[Data extract — start]
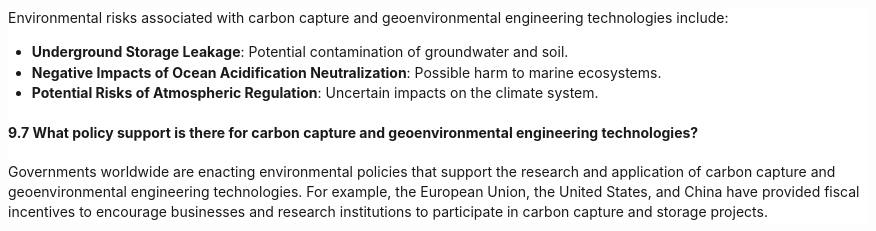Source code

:Environmental risks associated with carbon capture and geoenvironmental engineering technologies include:

- **Underground Storage Leakage**: Potential contamination of groundwater and soil.
- **Negative Impacts of Ocean Acidification Neutralization**: Possible harm to marine ecosystems.
- **Potential Risks of Atmospheric Regulation**: Uncertain impacts on the climate system.

#### 9.7 What policy support is there for carbon capture and geoenvironmental engineering technologies?

Governments worldwide are enacting environmental policies that support the research and application of carbon capture and geoenvironmental engineering technologies. For example, the European Union, the United States, and China have provided fiscal incentives to encourage businesses and research institutions to participate in carbon capture and storage projects.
[Data extract — finish]
**Job item**
Can you reproduce the entries above word for word, leaving out the pictures?

**Response box**
Source code

:Environmental risks associated with carbon capture and geoenvironmental engineering technologies include:

- **Underground Storage Leakage**: Potential contamination of groundwater and soil.
- **Negative Impacts of Ocean Acidification Neutralization**: Possible harm to marine ecosystems.
- **Potential Risks of Atmospheric Regulation**: Uncertain impacts on the climate system.

#### 9.7 What policy support is there for carbon capture and geoenvironmental engineering technologies?

Governments worldwide are enacting environmental policies that support the research and application of carbon capture and geoenvironmental engineering technologies. For example, the European Union, the United States, and China have provided fiscal incentives to encourage businesses and research institutions to participate in carbon capture and storage projects.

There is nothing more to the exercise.